**Page extract**
------------------------------------------------------------

Bankrupt trustees – High Court pronounces on what “property of the bankrupt” vests in the trustee in bankruptcy where property had been held on trust

In a last Amerind-tinged gift before Christmas, the High Court has today handed down another judgment on an issue which lies at the intersection between insolvency law and trust law, although this time in the bankruptcy context. It is the latest in a string of unfolding legal developments at this intersection, including the High Court’s decision in June in Amerind and the Full Federal Court’s decision last year in Killarnee. (For more in relation to those decisions see here (Amerind) and here (Killarnee).)

In this case the High Court unanimously dismissed an appeal from the Full  Federal Court concerning whether property held by a bankrupt on trust for another vests in the bankrupt’s trustee in bankruptcy under s 58 of the Bankruptcy Act 1966 (Cth). The decision – which stems from a bankruptcy which has been before the Courts more than once – is Boensch v Pascoe [2019] HCA 49.

------------------------------------------------------------

**Things to do**
A) Please revise the passage of the bankruptcy trustees article that begins with the words containing "In this case" and ends with "Pascoe [2019] HCA 49.", giving it again with "unanimously" replaced by "by a majority".
B) Extend the bankruptcy trustees article past its final sentence, keeping to its tone and subject.

------------------------------------------------------------

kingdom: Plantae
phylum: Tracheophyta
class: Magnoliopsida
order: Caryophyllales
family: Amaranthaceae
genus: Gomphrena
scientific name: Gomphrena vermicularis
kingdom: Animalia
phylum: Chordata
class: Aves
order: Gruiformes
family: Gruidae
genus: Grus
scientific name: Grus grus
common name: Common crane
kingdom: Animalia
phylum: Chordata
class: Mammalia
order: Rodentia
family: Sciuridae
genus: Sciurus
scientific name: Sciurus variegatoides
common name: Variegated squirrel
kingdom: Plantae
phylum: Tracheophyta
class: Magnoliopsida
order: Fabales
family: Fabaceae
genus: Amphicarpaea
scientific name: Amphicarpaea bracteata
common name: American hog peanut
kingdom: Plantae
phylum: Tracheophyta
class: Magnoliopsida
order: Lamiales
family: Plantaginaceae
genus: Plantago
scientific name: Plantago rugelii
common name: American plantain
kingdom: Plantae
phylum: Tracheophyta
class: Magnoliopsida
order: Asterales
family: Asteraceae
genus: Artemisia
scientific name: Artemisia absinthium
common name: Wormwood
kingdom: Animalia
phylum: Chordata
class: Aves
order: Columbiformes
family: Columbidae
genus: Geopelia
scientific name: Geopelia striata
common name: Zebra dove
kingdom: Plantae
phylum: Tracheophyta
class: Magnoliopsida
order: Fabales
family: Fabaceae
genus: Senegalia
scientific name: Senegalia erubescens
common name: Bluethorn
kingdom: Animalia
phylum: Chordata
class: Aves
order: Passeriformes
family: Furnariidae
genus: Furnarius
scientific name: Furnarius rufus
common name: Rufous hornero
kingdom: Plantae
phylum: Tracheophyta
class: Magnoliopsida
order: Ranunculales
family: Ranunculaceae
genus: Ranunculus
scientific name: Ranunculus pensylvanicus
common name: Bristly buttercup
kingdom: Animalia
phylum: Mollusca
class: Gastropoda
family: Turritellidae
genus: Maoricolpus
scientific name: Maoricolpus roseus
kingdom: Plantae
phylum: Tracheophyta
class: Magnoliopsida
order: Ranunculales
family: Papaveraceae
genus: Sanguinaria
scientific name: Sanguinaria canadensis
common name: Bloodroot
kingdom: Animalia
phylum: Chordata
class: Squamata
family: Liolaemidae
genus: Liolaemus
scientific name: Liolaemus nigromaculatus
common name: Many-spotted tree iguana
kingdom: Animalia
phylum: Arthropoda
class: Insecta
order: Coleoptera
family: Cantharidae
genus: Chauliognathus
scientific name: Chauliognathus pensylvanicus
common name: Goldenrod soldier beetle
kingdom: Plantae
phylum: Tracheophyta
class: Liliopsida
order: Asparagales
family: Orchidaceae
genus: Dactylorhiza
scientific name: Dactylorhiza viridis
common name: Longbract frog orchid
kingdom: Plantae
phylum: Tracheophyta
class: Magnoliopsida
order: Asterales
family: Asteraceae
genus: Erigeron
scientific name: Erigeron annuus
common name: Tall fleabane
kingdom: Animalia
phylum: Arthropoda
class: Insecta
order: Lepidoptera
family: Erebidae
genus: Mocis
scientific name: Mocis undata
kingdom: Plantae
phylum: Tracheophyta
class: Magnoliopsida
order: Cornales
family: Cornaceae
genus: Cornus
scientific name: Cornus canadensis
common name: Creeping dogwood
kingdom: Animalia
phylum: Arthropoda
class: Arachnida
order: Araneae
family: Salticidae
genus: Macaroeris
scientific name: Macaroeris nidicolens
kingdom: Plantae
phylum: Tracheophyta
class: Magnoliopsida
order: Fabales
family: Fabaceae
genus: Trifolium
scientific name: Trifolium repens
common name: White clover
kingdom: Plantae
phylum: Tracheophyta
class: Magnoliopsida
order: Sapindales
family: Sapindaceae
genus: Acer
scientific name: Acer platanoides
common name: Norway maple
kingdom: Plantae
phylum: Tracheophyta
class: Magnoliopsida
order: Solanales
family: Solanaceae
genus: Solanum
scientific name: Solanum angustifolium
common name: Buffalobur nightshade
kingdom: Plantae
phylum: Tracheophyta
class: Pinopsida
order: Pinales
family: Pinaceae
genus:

------------------------------------------------------------

**Answers to the exercise**
A)
In this case the High Court by a majority dismissed an appeal from the Full  Federal Court concerning whether property held by a bankrupt on trust for another vests in the bankrupt’s trustee in bankruptcy under s 58 of the Bankruptcy Act 1966 (Cth). The decision – which stems from a bankruptcy which has been before the Courts more than once – is Boensch v Pascoe [2019] HCA 49.

B)
The case arose from a claim by the bankrupt Mr Boensch for compensation under s 74P(1) of the Real Property Act 1900 (NSW) on the basis that his trustee in bankruptcy Mr Scott Pascoe had lodged, and later refused or failed to withdraw, a caveat without reasonable cause. Mr Boensch’s claim for compensation was unsuccessful at each stage.

To give you a snapshot of the principles and reasoning on the key issue –

  1. Upon a person becoming bankrupt, section 58 of the Bankruptcy Act vests “property of the bankrupt” in the trustee of the estate of the bankrupt.
  2. The “property of the bankrupt” includes real or personal property and any estate or interest in real or personal property belonging to the person at the time of bankruptcy and divisible among the bankrupt’s creditors:  s 5(1) of the Bankruptcy Act (definitions of “property” and “the property of the bankrupt”).
  3. Excluded from the “property of the bankrupt” which vests in the trustee in bankruptcy is property held in trust by the bankrupt for another person: s 116(2)(a) of the Bankruptcy Act.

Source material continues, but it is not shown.